It is rare for me to read consecutive books by the same author, but Nora Ephron’s are both very short and very funny and therefore eminently binge-readable. Best known as a screenwriter and director of films such as ‘Sleepless in Seattle’, ‘You’ve Got Mail’ and ‘Julie and Julia’, Ephron’s career began in journalism in the 1960s. Her essay collection ‘I Feel Bad About My Neck And Other Thoughts On Being a Woman’ was published in 2006 and has recently been reissued.
Some of the things Ephron discusses in these short essays might be regarded by some as first-world problems, but she writes with real warmth and she is particularly good at observing women’s insecurities around ageing. Like all good comedy, the second essay ‘I Hate My Purse’ will elicit instant recognition in anyone who has ever used a handbag and emptied the detritus that accumulates in there. The final essay ‘What I Wish I’d Known’ offers pearls of wisdom such as “Never marry a man you wouldn’t want to be divorced from” and “The world’s greatest babysitter burns out after two and a half years”. There is also a “break-up” letter with Bill Clinton, and an account about working as an intern at the White House in 1961. I wonder what she would have had to say about current topics of conversation such as #MeToo and Donald Trump’s presidency.
Ephron’s final collection of essays ‘I Remember Nothing And Other Reflections’ was published in 2010. She had been diagnosed with acute myeloid leukaemia in 2006 and had kept this secret from most people before her death in 2012 aged 71, but there are clues in the themes of this collection that she knew her health was declining. The final chapters are simply lists of things she will and won’t miss. It’s not all doom and gloom though – there are also plenty of lighthearted vignettes on becoming addicted to online Scrabble games, how much she hates email and anecdotes about her early career in journalism.

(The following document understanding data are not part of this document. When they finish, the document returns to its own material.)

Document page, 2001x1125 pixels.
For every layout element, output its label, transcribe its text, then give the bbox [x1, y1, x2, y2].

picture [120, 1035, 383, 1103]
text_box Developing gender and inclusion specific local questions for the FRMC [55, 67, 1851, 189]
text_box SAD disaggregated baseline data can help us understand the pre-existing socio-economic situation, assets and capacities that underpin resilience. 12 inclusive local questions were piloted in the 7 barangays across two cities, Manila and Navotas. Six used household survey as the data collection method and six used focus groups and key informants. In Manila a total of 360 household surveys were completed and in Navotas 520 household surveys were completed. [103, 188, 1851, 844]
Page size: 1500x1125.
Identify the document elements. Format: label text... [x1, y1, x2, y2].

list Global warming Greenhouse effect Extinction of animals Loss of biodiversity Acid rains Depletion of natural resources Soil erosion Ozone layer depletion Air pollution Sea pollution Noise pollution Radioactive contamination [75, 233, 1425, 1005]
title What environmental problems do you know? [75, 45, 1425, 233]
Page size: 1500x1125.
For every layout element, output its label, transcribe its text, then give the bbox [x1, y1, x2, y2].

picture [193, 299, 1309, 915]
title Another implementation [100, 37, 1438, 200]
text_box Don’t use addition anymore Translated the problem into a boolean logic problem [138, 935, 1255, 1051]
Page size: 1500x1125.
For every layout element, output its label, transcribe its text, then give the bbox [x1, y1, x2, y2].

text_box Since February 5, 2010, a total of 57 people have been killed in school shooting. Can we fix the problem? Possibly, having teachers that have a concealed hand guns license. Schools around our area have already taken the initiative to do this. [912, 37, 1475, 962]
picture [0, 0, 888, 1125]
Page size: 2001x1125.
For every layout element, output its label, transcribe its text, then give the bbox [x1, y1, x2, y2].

Ephron’s only novel ‘Heartburn’ was published in 1983. She also wrote the screenplay of the 1986 film adaptation starring Meryl Streep and Jack Nicholson which was less well received compared to the book. As Ephron notes in the introduction, it is a “thinly disguised” account of the circumstances of her second divorce: “I thinly disguised my ex-husband by giving him a beard that belonged to one of my friends.” Having read some of Ephron’s non-fiction before ‘Heartburn’, it is clear just how autobiographical the novel is. Based in Washington, Rachel Samstat is a food writer married to Mark Feldman, a political journalist. Rachel finds out about his affair with Thelma Rice when she is heavily pregnant with her second child, just as Ephron did when her journalist husband Carl Bernstein had an affair with Margaret Jay, wife of the British ambassador. Rachel also shares Ephron’s love of cooking (there are numerous recipes throughout) and her sharp and ironic observations about the end of a marriage align closely with Ephron’s essays on divorce. This is an excellent comic novel and it comes across as very cathartic for Ephron to write about such painful events with a comedic slant.